A new video released by SpaceX shows the company’s Crew Dragon capsule plunging toward the Gulf of Mexico before unfurling a series of parachutes to slow the spaceship carrying two NASA astronauts from 350 mph to a relatively gentle 15 mph before splashdown Sunday.
Tracking footage of Crew Dragon’s descent, parachute deployments and splashdown pic.twitter.com/pzbm1iXCC6
— SpaceX (@SpaceX) August 4, 2020
The dramatic tracking video released by SpaceX late Monday shows the capsule deploying two drogue chutes at an altitude of around 18,000 feet, or 5,500 meters, while moving at about 350 mph, or more than 560 kilometers per hour.
Moments later, four giant orange and white main parachutes fired out of mortars on the side of the Crew Dragon capsule at an altitude of 6,000 feet (1,800 meters), then began opening to their full size to slow the spaceship from 119 mph (191 kilometers per hour) to around 15 mph (24 kilometers per hour) before splashdown in the Gulf of Mexico around 34 miles (54 kilometers) off the coast of Florida near Pensacola.
The successful return to Earth with NASA astronauts Doug Hurley and Bob Behnken closed out a 64-day test flight, the first orbital mission by astronauts on a U.S. spaceship since the retirement of the space shuttle in 2011. The commercial capsule was built and is owned by SpaceX, the private space transportation company founded by Elon Musk in 2002.
The successful two-month test flight to the International Space Station sets the stage for the first operational flight of a Crew Dragon spacecraft later this year. That mission will deliver four astronauts to the space station for a stay lasting around six months.
Hurley and Behnken named their reusable Crew Dragon spacecraft “Endeavour” after NASA’s retired space shuttle, on which both astronauts flew earlier in their careers.
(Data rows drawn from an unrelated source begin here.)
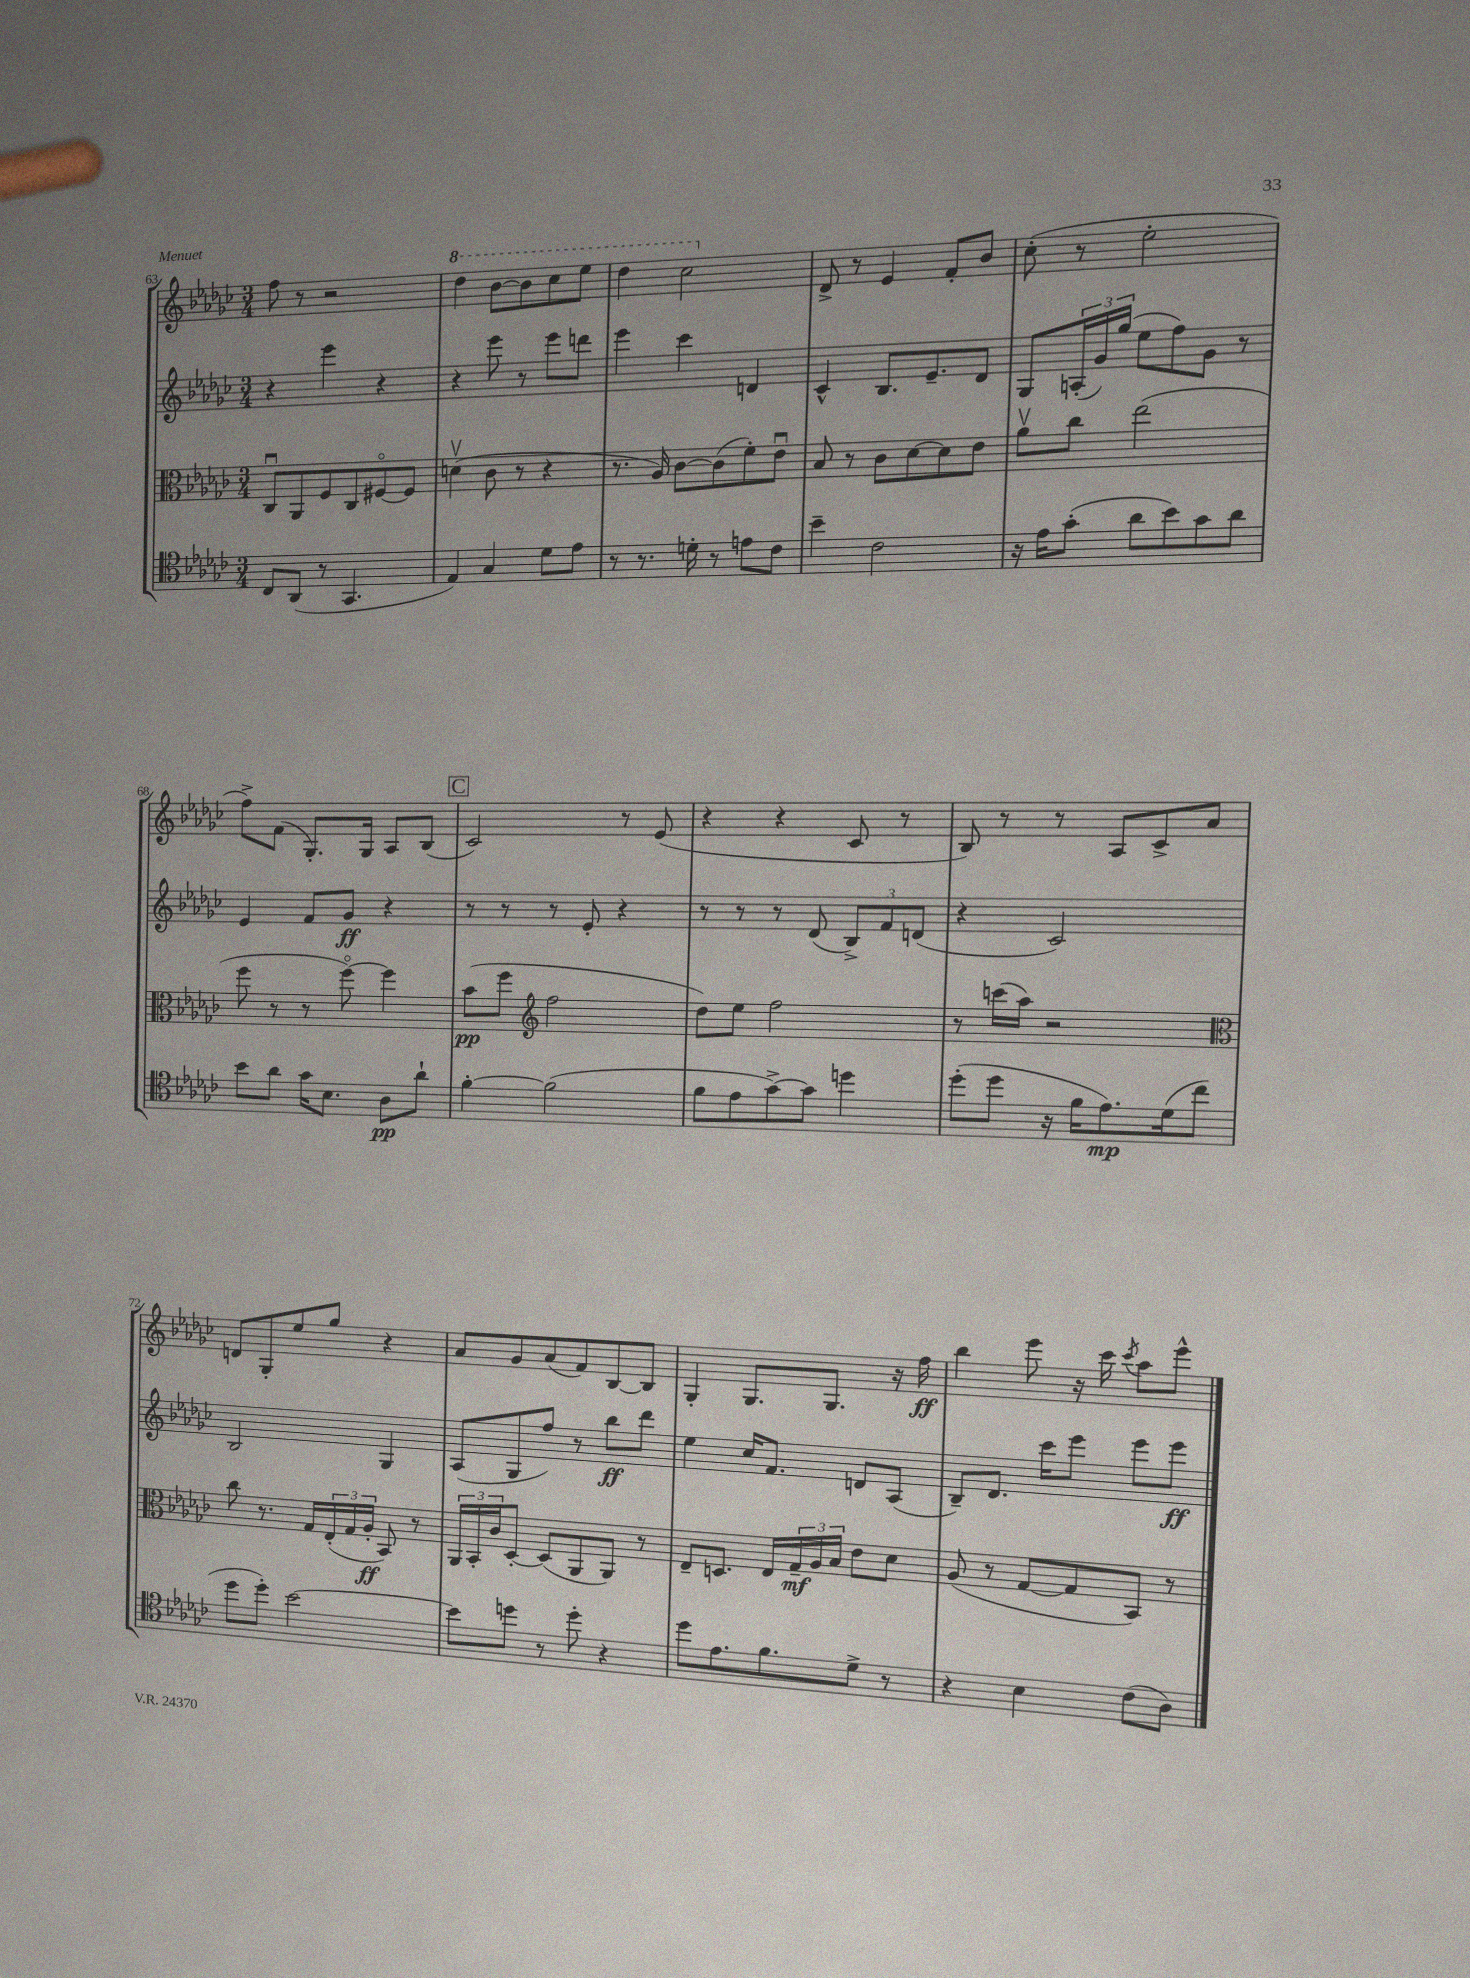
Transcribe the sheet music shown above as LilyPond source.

<<
\new StaffGroup <<
\new Staff = "s0" {
    \clef treble \key ges \major \numericTimeSignature \time 3/4
    f''8 r8 r2 |
    \ottava #1 des'''4 bes''8~ bes''8 ces'''8 ees'''8 |
    des'''4 ces'''2 \ottava #0 |
    des'8-> r8 ees'4 f'8-. bes'8 |
    ces''8-.( r8 ees''2-. |
    f''8->) f'8( ges8.-.) ges16 aes8 bes8( |
    \mark \markup { \box "C" } ces'2) r8 ees'8( |
    r4 r4 ces'8 r8 |
    bes8) r8 r8 aes8 ces'8-> aes'8 |
    d'8 ges8-. ees''8 ges''8 r4 |
    aes'8 ges'8 aes'8( f'8) bes8~ bes8 |
    ges4-. ges8. ges8. r16 f''16\ff |
    bes''4 ees'''8 r16 ces'''16 \acciaccatura { ces'''8 } aes''8 ees'''8-^ \bar "|." |
}
\new Staff = "s1" {
    \clef treble \key ges \major \numericTimeSignature \time 3/4
    r4 ees'''4 r4 |
    r4 ees'''8 r8 ees'''8 d'''8 |
    ees'''4 ces'''4 d'4 |
    ces'4-^ bes8. ees'8.-- des'8 |
    ges8 \tuplet 3/2 { a16-.( ges'16) ges''16( } ees''8 f''8) ges'8 r8 |
    ees'4 f'8 ges'8\ff r4 |
    \mark \markup { \box "C" } r8 r8 r8 ees'8-. r4 |
    r8 r8 r8 des'8( \tuplet 3/2 { bes8->) f'8 d'8( } |
    r4 ces'2) |
    bes2 ges4 |
    aes8( ges8 f''8) r8 bes''8\ff des'''8 |
    ees''4 ces''16 f'8. d'8 aes8( |
    bes8--) des'8. ces'''16 ees'''8 ees'''8 ees'''8\ff \bar "|." |
}
\new Staff = "s2" {
    \clef alto \key ges \major \numericTimeSignature \time 3/4
    ces8\downbow aes,8 f8 ces8 fis8~\flageolet fis8 |
    d'4\upbow( ces'8 r8 r4 |
    r8. aes16) ces'8~ ces'8( f'8-.) ees'8\downbow |
    bes8 r8 ces'8 des'8~ des'8 ees'8 |
    aes'8\upbow ces''8 ees''2( |
    f''8 r8 r8 f''8~\flageolet) f''4 |
    \mark \markup { \box "C" } bes'8\pp( f''8 \clef treble f''2 |
    des''8) ees''8 f''2 |
    r8 c'''16( aes''16) r2 |
    \clef alto ces''8 r8. ges16 \tuplet 3/2 { ees16-.( ges16 aes16-.\ff } bes,8) r8 |
    \tuplet 3/2 { aes,16 bes,16-. ces'16 } des8~-. des8( aes,8 aes,8) r8 |
    ees8-- d8. ees16 \tuplet 3/2 { ges16--\mf aes16 bes16 } ees'8 des'8 |
    aes8( r8 ges8~ ges8 bes,8) r8 \bar "|." |
}
\new Staff = "s3" {
    \clef tenor \key ges \major \numericTimeSignature \time 3/4
    ces8 aes,8( r8 ges,4. |
    ees4) ges4 des'8 ees'8 |
    r8 r8. d'16-. r8 e'8 ces'8 |
    bes'4-- ces'2 |
    r16 ees'16 ges'8-.( aes'8 bes'8) ges'8 aes'8 |
    bes'8 aes'8 ges'16 bes8. aes8\pp aes'8-! |
    \mark \markup { \box "C" } f'4~-. f'2( |
    f'8 ees'8 ges'8~->) ges'8 d''4 |
    des''8-.( des''8 r16 f'16 ees'8.\mp) des'16( ces''8 |
    des''8 des''8-.) bes'2~ |
    bes'8 d''8 r8 d''8-. r4 |
    des''8 ees'8. f'8. des'8-> r8 |
    r4 bes4 ces'8( aes8) \bar "|." |
}
>>
>>
\layout { \context { \Score currentBarNumber = #63 } }
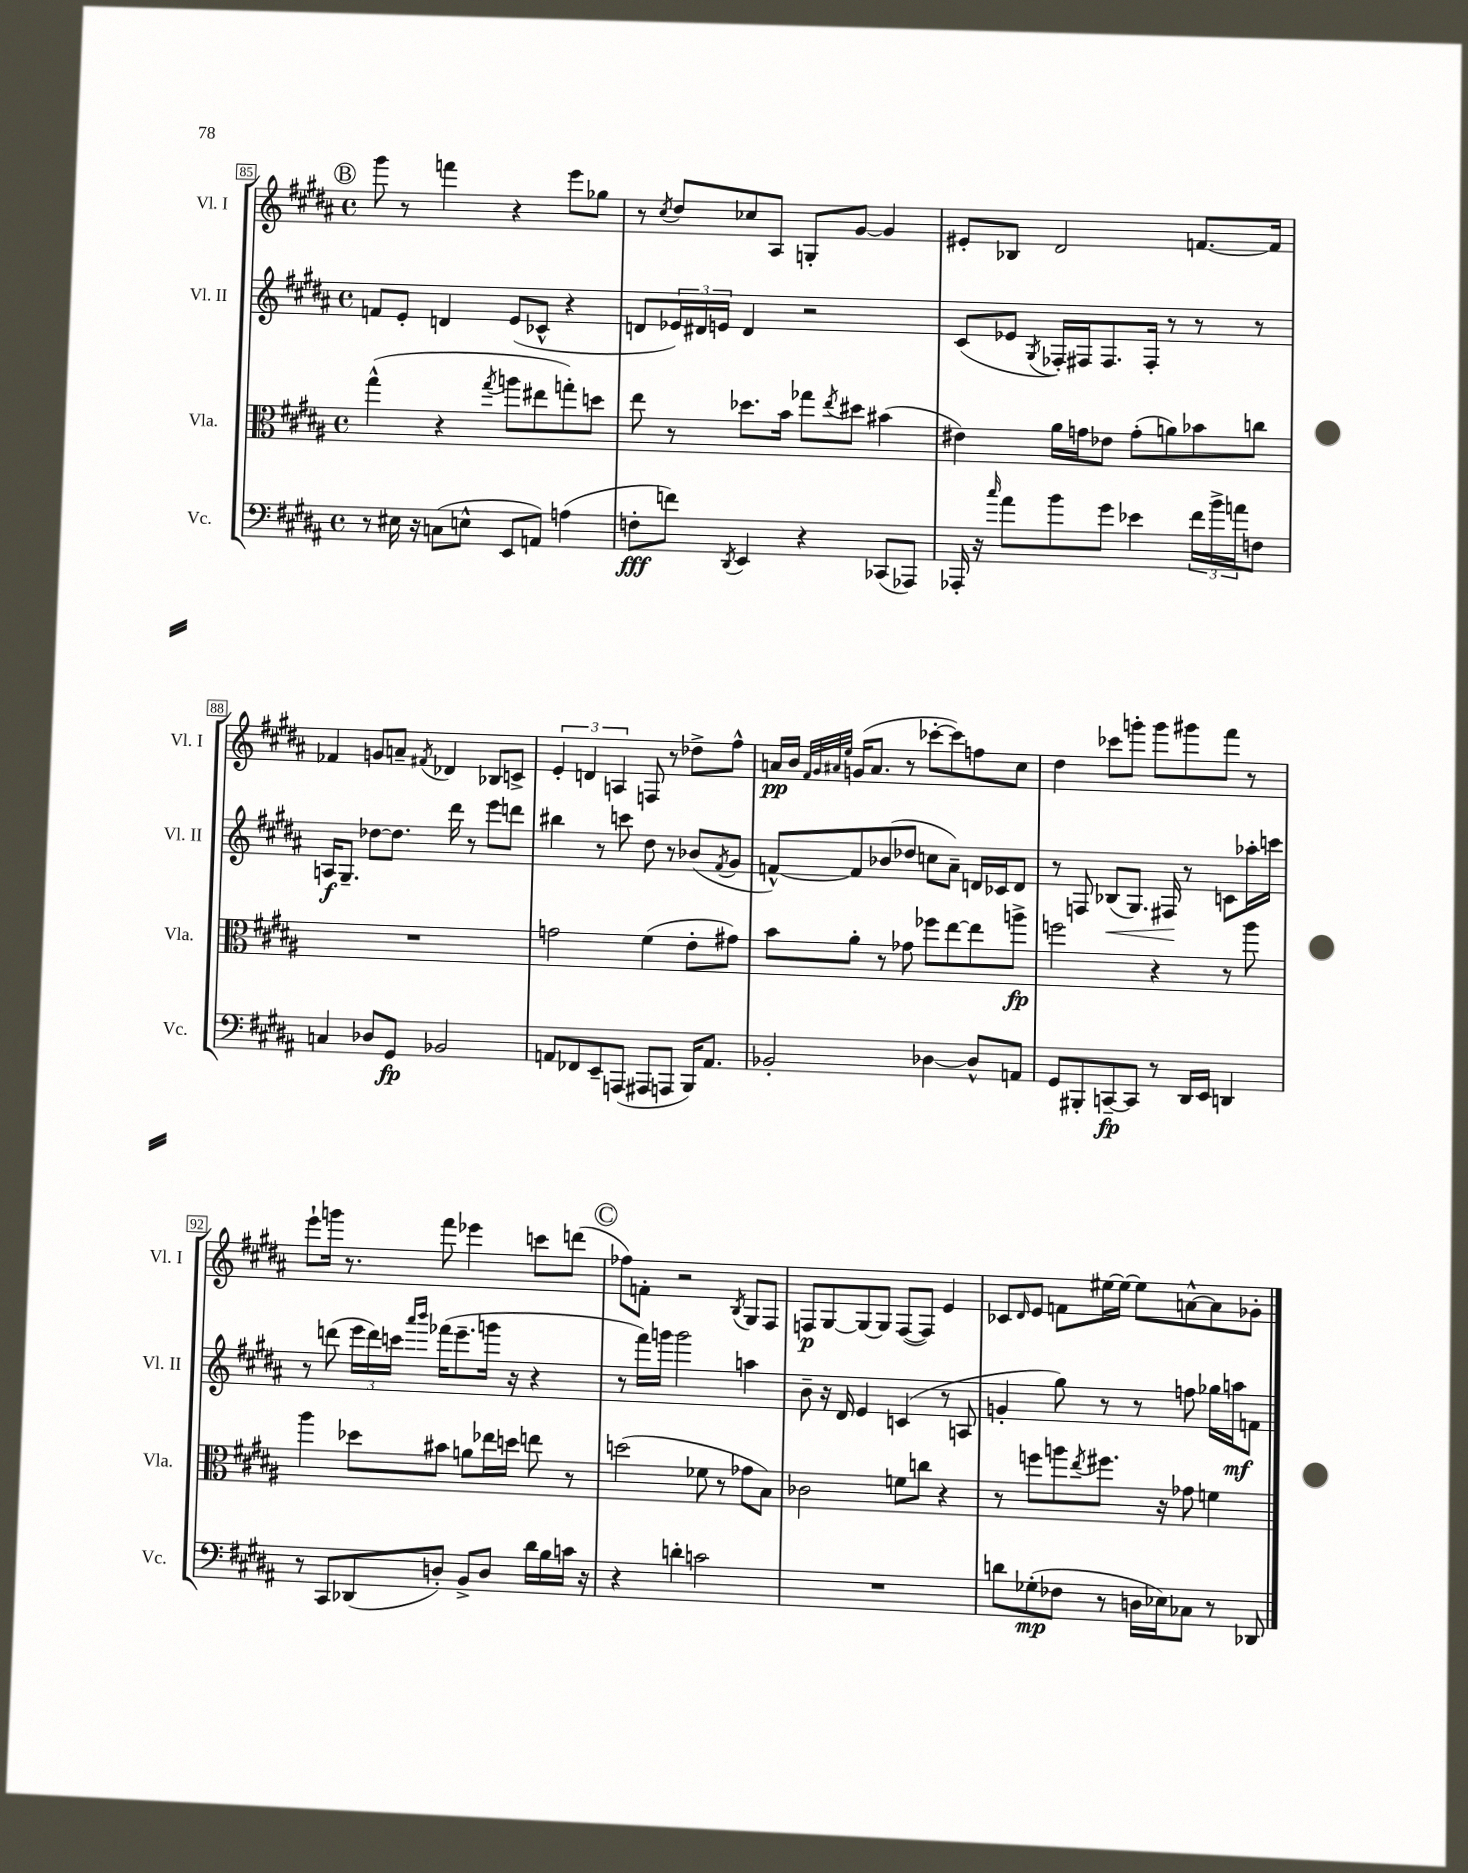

The Dragon Endeavour spacecraft launched May 30 atop a Falcon 9 rocket from the Kennedy Space Center, then autonomously docked with the space station May 31. During their two months on the orbiting research complex, Hurley and Behnken assisted the station’s other three crew members with maintenance, scientific experiments, and a series of spacewalks to complete a multi-year effort to upgrade batteries on the lab’s solar power truss.
Hurley and Behnken boarded their Dragon spacecraft Saturday and undocked from the space station, heading for an on-target splashdown Sunday in the Gulf of Mexico.
For more details, read our full story on the splashdown of the Dragon Endeavour spacecraft with Hurley and Behnken. Additional photos of the Crew Dragon’s splashdown, and views of Hurley and Behnken’s exit from the spacecraft and return to shore via helicopter, are posted below.
The photos also show numerous private vessels approaching the spacecraft after splashdown. NASA and SpaceX officials say they will reassess their security and ocean clearance policies before the next Crew Dragon splashdown.